In the material below, switch each "pose" to "camera" and write all the lines out again with nothing else changed. Leave the pictures out of your answer.

# Material for this exercise
'''

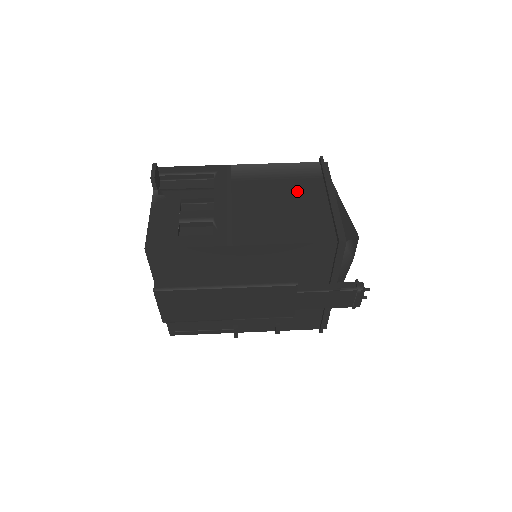
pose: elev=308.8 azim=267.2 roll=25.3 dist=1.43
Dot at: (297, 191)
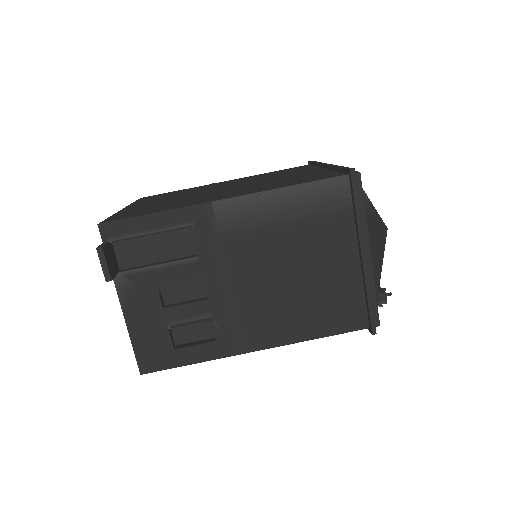
Dot at: (317, 247)
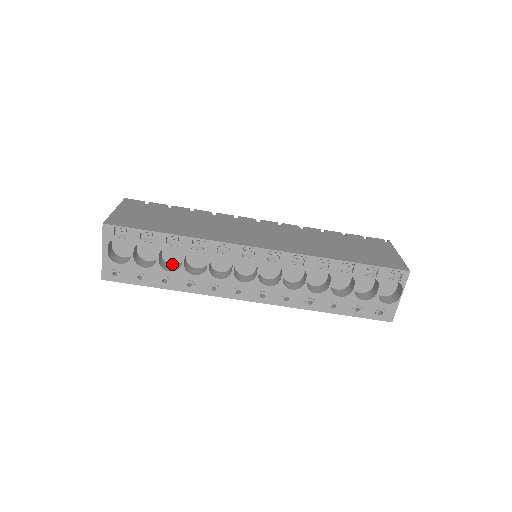
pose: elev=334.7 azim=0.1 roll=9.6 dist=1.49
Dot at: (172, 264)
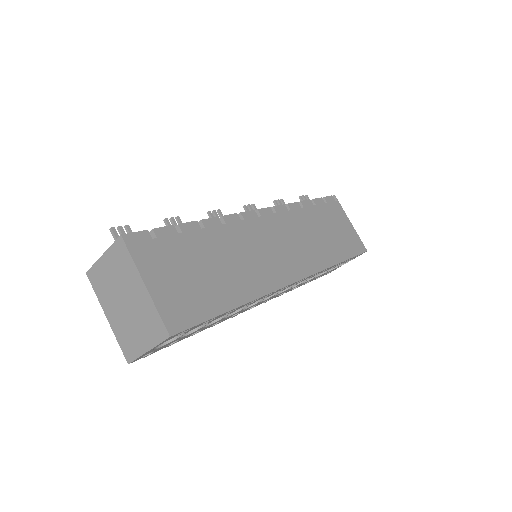
Dot at: occluded
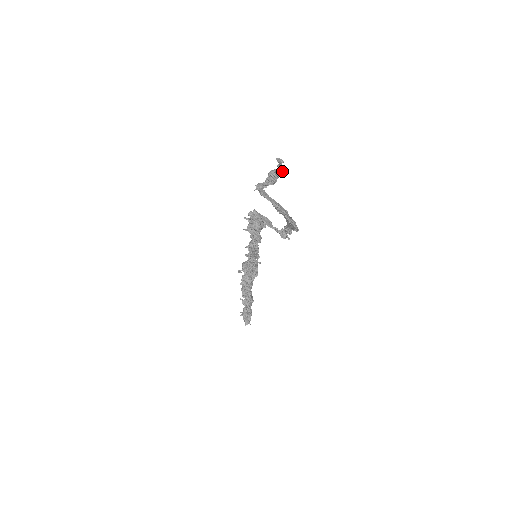
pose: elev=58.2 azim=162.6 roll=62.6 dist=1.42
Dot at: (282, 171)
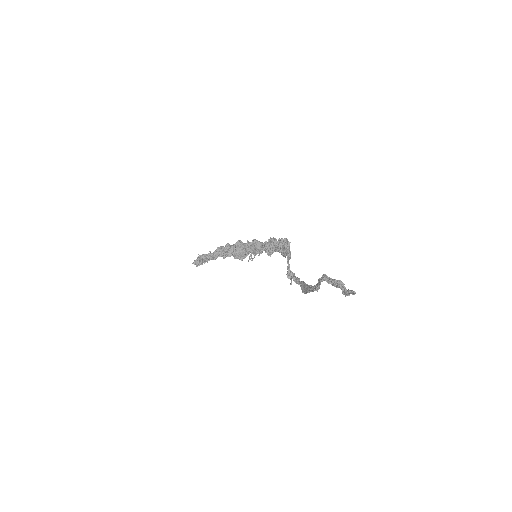
Dot at: (348, 295)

'''

# Task result
camera: elev=308.8 azim=267.2 roll=25.3 dist=1.43
Dot at: (297, 191)
Dot at: (317, 247)
camera: elev=334.7 azim=0.1 roll=9.6 dist=1.49
Dot at: (172, 264)
Dot at: occluded
camera: elev=58.2 azim=162.6 roll=62.6 dist=1.42
Dot at: (282, 171)
Dot at: (348, 295)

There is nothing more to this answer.